### Tugas Wajib
• a. Jawablah pertanyaan berikut berdasarkan teks tentang skandal Century:
(i) Berapa talangan yang diminta Century, dan berapa yang diberikan BI?
(ii) Dari halaman berapa kalimat yang dikutip itu diambil?
(iii) Pada tanggal berapa pesan yang diteruskan itu dikirim?
• b. Kembalikan bagian teks tentang skandal Century tanpa perubahan apa pun, dari "Jika Century cuma" sampai dengan "keluar 100 M...".

### Teks Kajian
★ ★ ★ ★ ★

Bahasan cukup menarik dari Rizal Ramli tentang Skandal Century, Penyebab
Krisis Indonesia dan Ekonomi Indonesia 2010...

Jika Century cuma minta talangan Rp. 2,7 triliun, lalu diberi BI Rp. 6,7
triliun,
jika anda butuh kredit, mungkin ada baiknya mengajukannya langsung ke BI
saja.
Siapa tahu, diminta 10 M bisa keluar 100 M...

Dari kalimat pada halaman 6:

"Ternyata *otoritas moneter Indonesia tidak belajar dari pengalaman krisis
ekonomi tahun 1997/1998."*

Terlihat bahwa ternyata para Profesor dan Doktor saja pada tidak belajar
lagi...
Gimana yang dibawahnya...?

Sepertinya, gelar tersebut sudah jadi senjata untuk nakut-nakutin tikus
aja...
Kalo bermental tikus, ya pasti jadi takut...

Dari bahasan ini sepertinya dapat disimpulkan bahwa,
"segelintir orang dapat mengatur "kehidupan anda, meski tanpa minta
persetujuan anda."

Salam Z

---------- Forwarded message ----------
From: Alim M. <aliim1...@yahoo.com>
Date: 2010/1/16
Subject: [redaksi-indonesia] Kasus Century (Catatan ekonom DR. Rizal Ramli)

★ ★ ★ ★ ★

### Catatan Hasil Ekstraksi
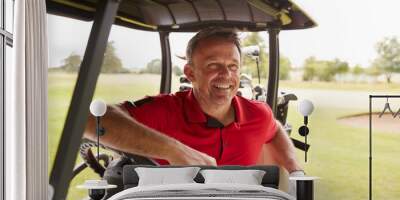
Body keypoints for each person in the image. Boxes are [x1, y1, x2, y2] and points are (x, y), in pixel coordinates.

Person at [84, 27, 303, 173]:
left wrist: (293, 168)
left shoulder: (258, 114)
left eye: (232, 66)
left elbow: (274, 130)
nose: (226, 75)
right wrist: (174, 151)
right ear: (190, 73)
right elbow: (90, 120)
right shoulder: (164, 110)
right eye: (213, 65)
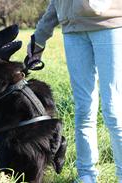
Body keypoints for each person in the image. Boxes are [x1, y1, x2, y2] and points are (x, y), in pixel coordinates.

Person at [27, 1, 122, 183]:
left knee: (113, 110)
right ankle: (86, 175)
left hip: (110, 25)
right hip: (73, 31)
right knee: (83, 109)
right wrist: (39, 39)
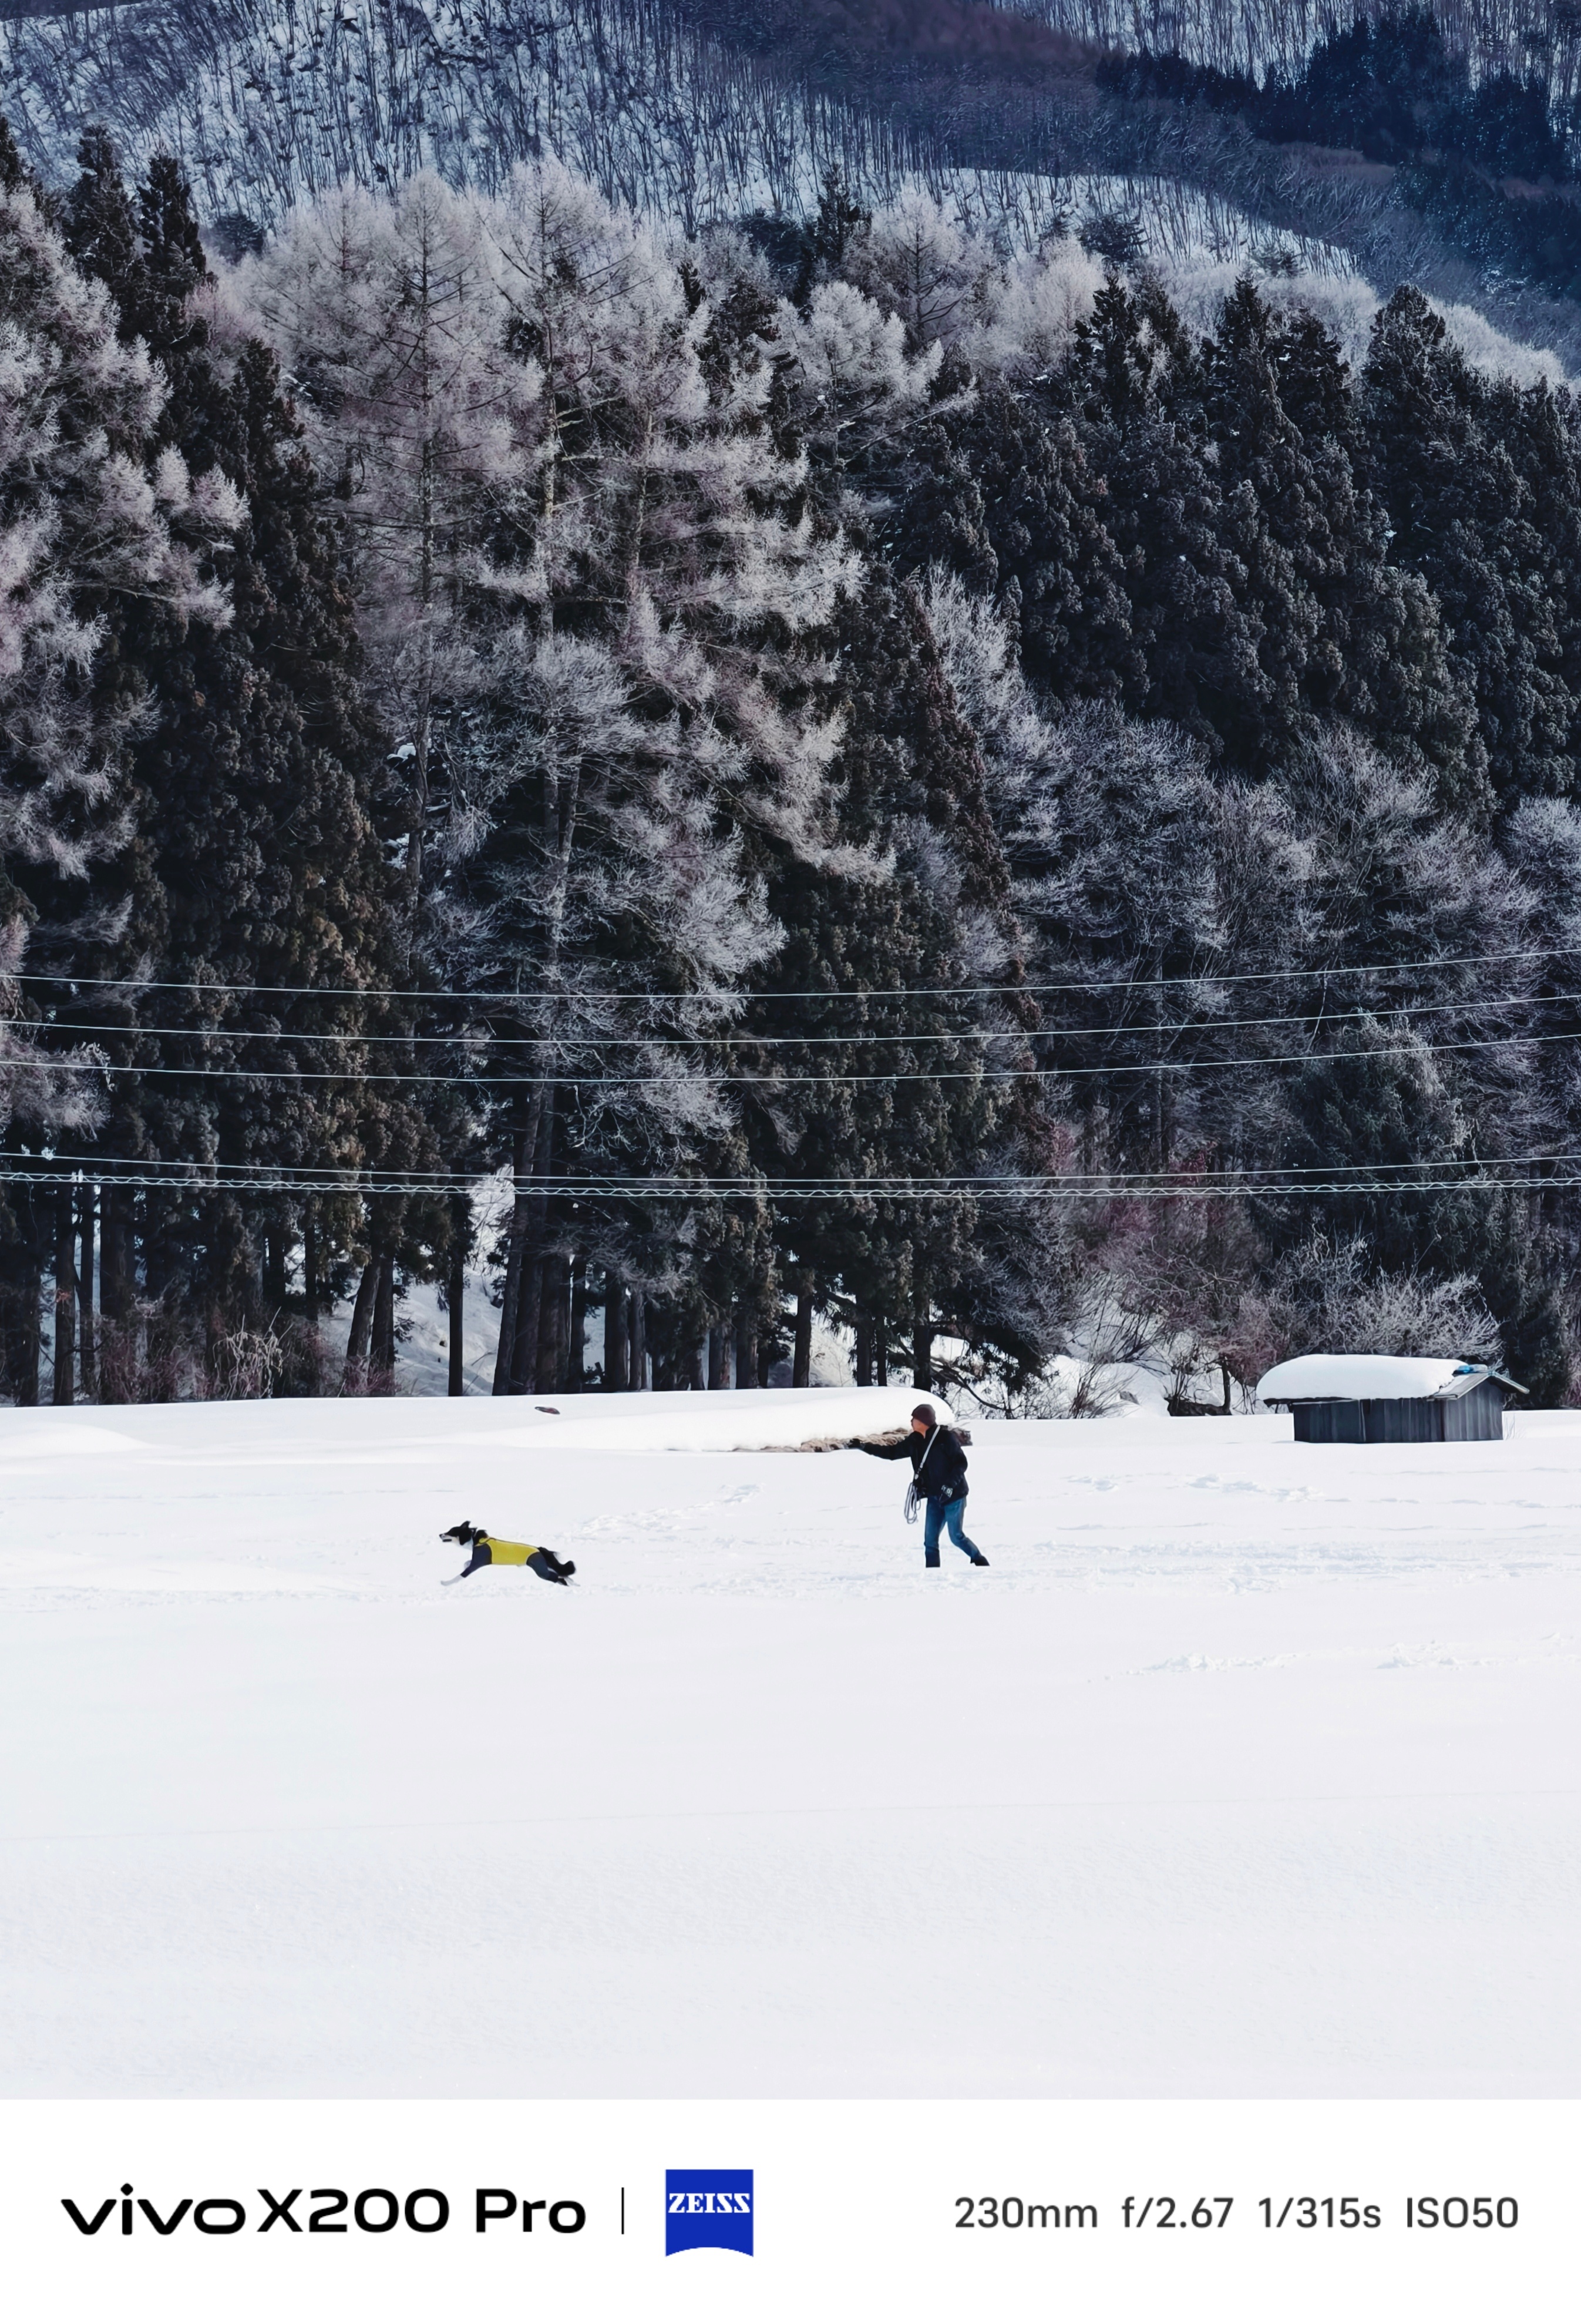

★ ★ ★ ★ ★

### Jawaban Setiap Tugas
• a.
(i) Century meminta Rp. 2,7 triliun, dan BI memberikan Rp. 6,7 triliun.
(ii) Halaman 6.
(iii) 2010/1/16.

• b.
Jika Century cuma minta talangan Rp. 2,7 triliun, lalu diberi BI Rp. 6,7
triliun,
jika anda butuh kredit, mungkin ada baiknya mengajukannya langsung ke BI
saja.
Siapa tahu, diminta 10 M bisa keluar 100 M...